>>>>>
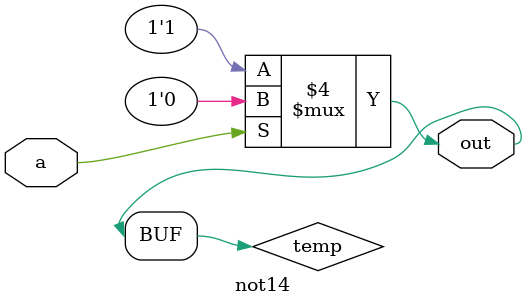
<source format=v>
module not14 (
    input wire a,
    output wire out
);

    reg temp;
    always @(*) begin
        if (a == 1'b0)
            temp = 1'b1;
        else
            temp = 1'b0;
    end

    assign out = temp;
    
endmodule

</source>
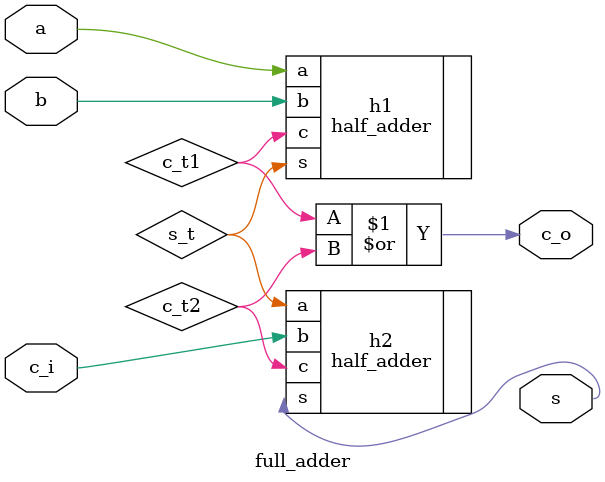
<source format=v>
`timescale 1ns / 1ps


module full_adder(
    a, b, c_i, c_o, s
    );
    input a, b, c_i;
    output c_o, s;
    wire c_t1, c_t2, s_t;
    half_adder  h1(.a(a), .b(b), .s(s_t), .c(c_t1)),
                h2(.a(s_t), .b(c_i), .s(s), .c(c_t2));
    or (c_o, c_t1, c_t2);
endmodule

</source>
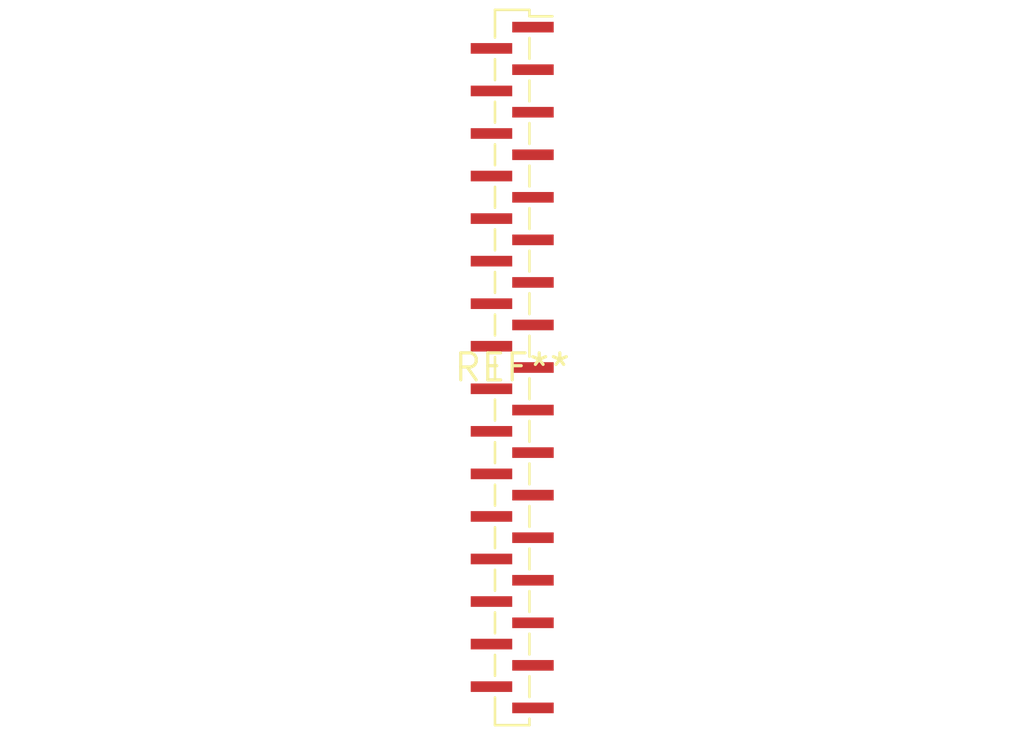
<source format=kicad_pcb>
(kicad_pcb (version 20240108) (generator pcbnew)

  (general
    (thickness 1.6)
  )

  (paper "A4")
  (layers
    (0 "F.Cu" signal)
    (31 "B.Cu" signal)
    (32 "B.Adhes" user "B.Adhesive")
    (33 "F.Adhes" user "F.Adhesive")
    (34 "B.Paste" user)
    (35 "F.Paste" user)
    (36 "B.SilkS" user "B.Silkscreen")
    (37 "F.SilkS" user "F.Silkscreen")
    (38 "B.Mask" user)
    (39 "F.Mask" user)
    (40 "Dwgs.User" user "User.Drawings")
    (41 "Cmts.User" user "User.Comments")
    (42 "Eco1.User" user "User.Eco1")
    (43 "Eco2.User" user "User.Eco2")
    (44 "Edge.Cuts" user)
    (45 "Margin" user)
    (46 "B.CrtYd" user "B.Courtyard")
    (47 "F.CrtYd" user "F.Courtyard")
    (48 "B.Fab" user)
    (49 "F.Fab" user)
    (50 "User.1" user)
    (51 "User.2" user)
    (52 "User.3" user)
    (53 "User.4" user)
    (54 "User.5" user)
    (55 "User.6" user)
    (56 "User.7" user)
    (57 "User.8" user)
    (58 "User.9" user)
  )

  (setup
    (pad_to_mask_clearance 0)
    (pcbplotparams
      (layerselection 0x00010fc_ffffffff)
      (plot_on_all_layers_selection 0x0000000_00000000)
      (disableapertmacros false)
      (usegerberextensions false)
      (usegerberattributes false)
      (usegerberadvancedattributes false)
      (creategerberjobfile false)
      (dashed_line_dash_ratio 12.000000)
      (dashed_line_gap_ratio 3.000000)
      (svgprecision 4)
      (plotframeref false)
      (viasonmask false)
      (mode 1)
      (useauxorigin false)
      (hpglpennumber 1)
      (hpglpenspeed 20)
      (hpglpendiameter 15.000000)
      (dxfpolygonmode false)
      (dxfimperialunits false)
      (dxfusepcbnewfont false)
      (psnegative false)
      (psa4output false)
      (plotreference false)
      (plotvalue false)
      (plotinvisibletext false)
      (sketchpadsonfab false)
      (subtractmaskfromsilk false)
      (outputformat 1)
      (mirror false)
      (drillshape 1)
      (scaleselection 1)
      (outputdirectory "")
    )
  )

  (net 0 "")

  (footprint "PinSocket_1x33_P1.00mm_Vertical_SMD_Pin1Right" (layer "F.Cu") (at 0 0))

)

</source>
<<<<<
Instructions to follow:
Reproduce every line of the listing above in which the string "Courtyard" appears.

Task result:
    (46 "B.CrtYd" user "B.Courtyard")
    (47 "F.CrtYd" user "F.Courtyard")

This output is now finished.